L’istituto disciplinato dall’art. 578 c.p.p., ha, invero, la finalità di evitare, quando vi sia stata condanna dell’imputato in primo e/o secondo grado e si verifichi l’estinzione del reato per prescrizione o per amnistia in grado di appello o in Cassazione, che, in assenza di una impugnazione della parte civile, il capo della sentenza relativo alla azione risarcitoria acquisti efficacia di giudicato (v. Cass.
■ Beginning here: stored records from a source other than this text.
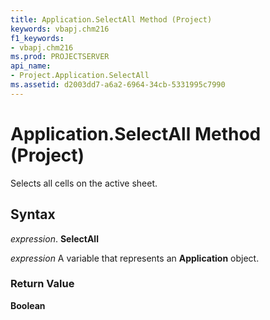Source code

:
 ```yaml
---
title: Application.SelectAll Method (Project)
keywords: vbapj.chm216
f1_keywords:
- vbapj.chm216
ms.prod: PROJECTSERVER
api_name:
- Project.Application.SelectAll
ms.assetid: d2003dd7-a6a2-6964-34cb-5331995c7990
---
```



# Application.SelectAll Method (Project)

Selects all cells on the active sheet.


## Syntax

 _expression_. **SelectAll**

 _expression_ A variable that represents an **Application** object.


### Return Value

 **Boolean**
Sez. 3, 11 febbraio 2004 n. 18056).

Nella specie la Corte territoriale ha correttamente applicato la disposizione dell’art. 576 c.p.p. non essendovi stata pronunzia di condanna dell’imputato in prime cure ed avendo la parte civile proposto impugnazione ai soli fini risarcitori.

3. Il secondo motivo del ricorso è ancora più infondato, in quanto mira a dare delle risultanze istruttorie una lettura diversa da quella operata dal Giudice del merito e che, in questa sede di legittimità non è consentito proporre anche in considerazione della non manifesta illogicità dell’impugnata motivazione.

4. Dalla declaratoria d’inammissibilità del ricorso deriva la condanna del ricorrente al pagamento delle spese processuali e di una somma in favore della Cassa delle Ammende, ai sensi dell’art. 616 c.p.p., che si stima equo determinare in Euro 1.000,00.
P.Q.M.

La Corte, dichiara inammissibile il ricorso e condanna il ricorrente al pagamento delle spese processuali e della somma di Euro 1.000,00 in favore della Cassa delle Ammende.

Così deciso in Roma, il 27 settembre 2012.